Y así es como voy sembrando mi fama de rara entre mis conocidos. Y es que de cara a la galería, ¿en qué te convierte reconocer que tu vida ha ganado calidad emocional desde que murió tu madre y enterraste en vida a tu padre? ¿En qué convierte a Almudena al reconocer que no quiere a su hijo?
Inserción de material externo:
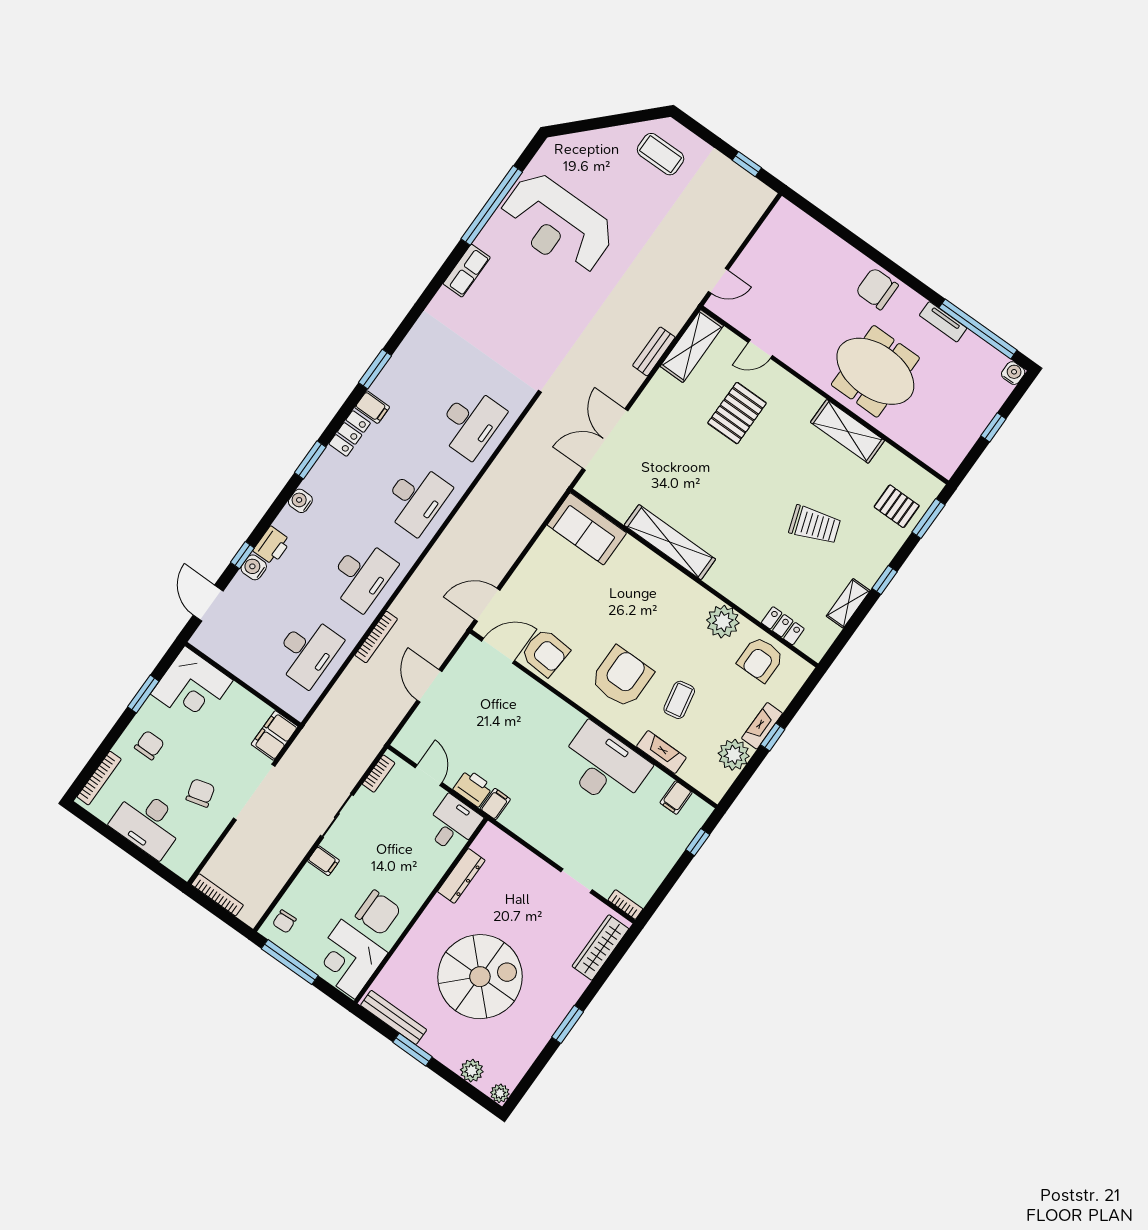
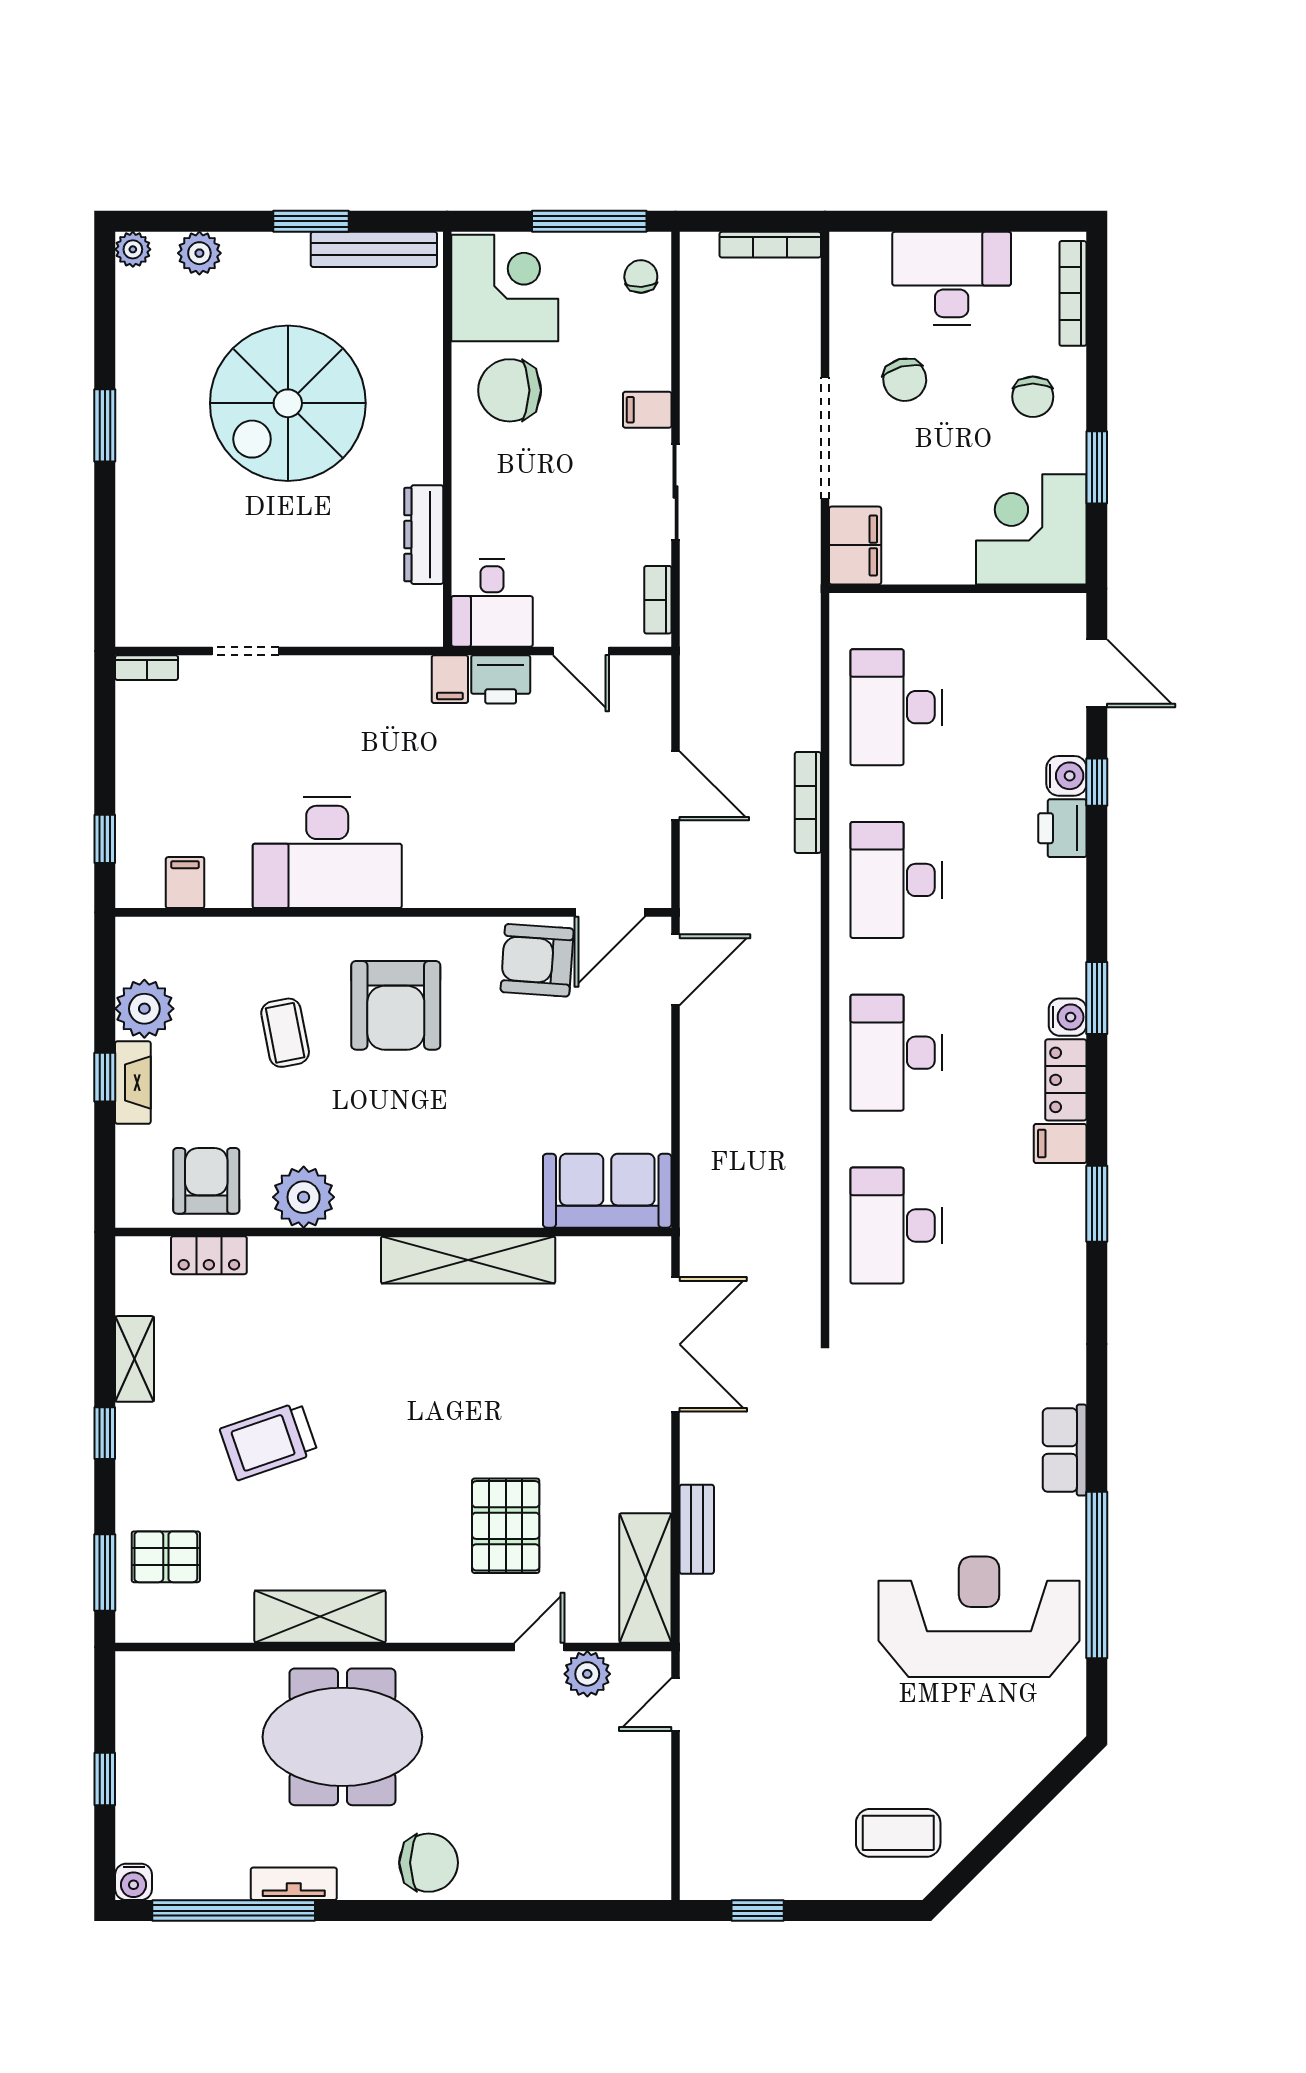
plant: (748, 322) -> (587, 1674), added
water cooler: (300, 501) -> (1068, 1017), moved
fireplace: (661, 752) -> (256, 935), removed
wardrobe: (600, 948) -> (138, 576), removed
—…pero que merece la pena —seguía diciendo Almudena. Separé el cuchillo de los labios y lo dejé en el fregadero. Me froté las manos en la cadera y observé el móvil sobre el manos libres, como si tuviera a mi amiga allí mismo—. Dicen que es duro pero que todo tiene su recompensa, que merece la pena, ¿en serio? Estoy esperando esa recompensa, porque Abel no me la ha dado por el momento. ¿En qué consiste todo esto? ¿En mentirnos unos a otros para perpetuar la especie? ¡Que le den por culo a la especie! ¡Se extinguieron los dinosaurios y aquí no ha pasado nada!

—En bestias —dije.

—¿Qué?

—Nos convierte en bestias. Al no querer, e incluso aborrecer, lo que la sociedad estipula que debes amar por instinto, nos convierte en bestias.

—¿Soy una bestia?

—Sí, eres un Tiranosaurio rex.

—¿Por qué soy el de los bracitos cortos?

—Porque es el único nombre que me sé.

—¡Oh, señor, Elvi, eres una amiga de mierda! Tus discursos moralistas son basura, ¿un Tiranosaurio rex? —Suspiró—.  Bueno, me consuela pensar que no se extinguieron.

—No, algunos sobrevivieron al impacto del meteorito y luego, ya sabes, la falacia del instinto maternal hizo el resto.

Y mientras la oía insultarme entre risas, me llevé una fresa a la boca.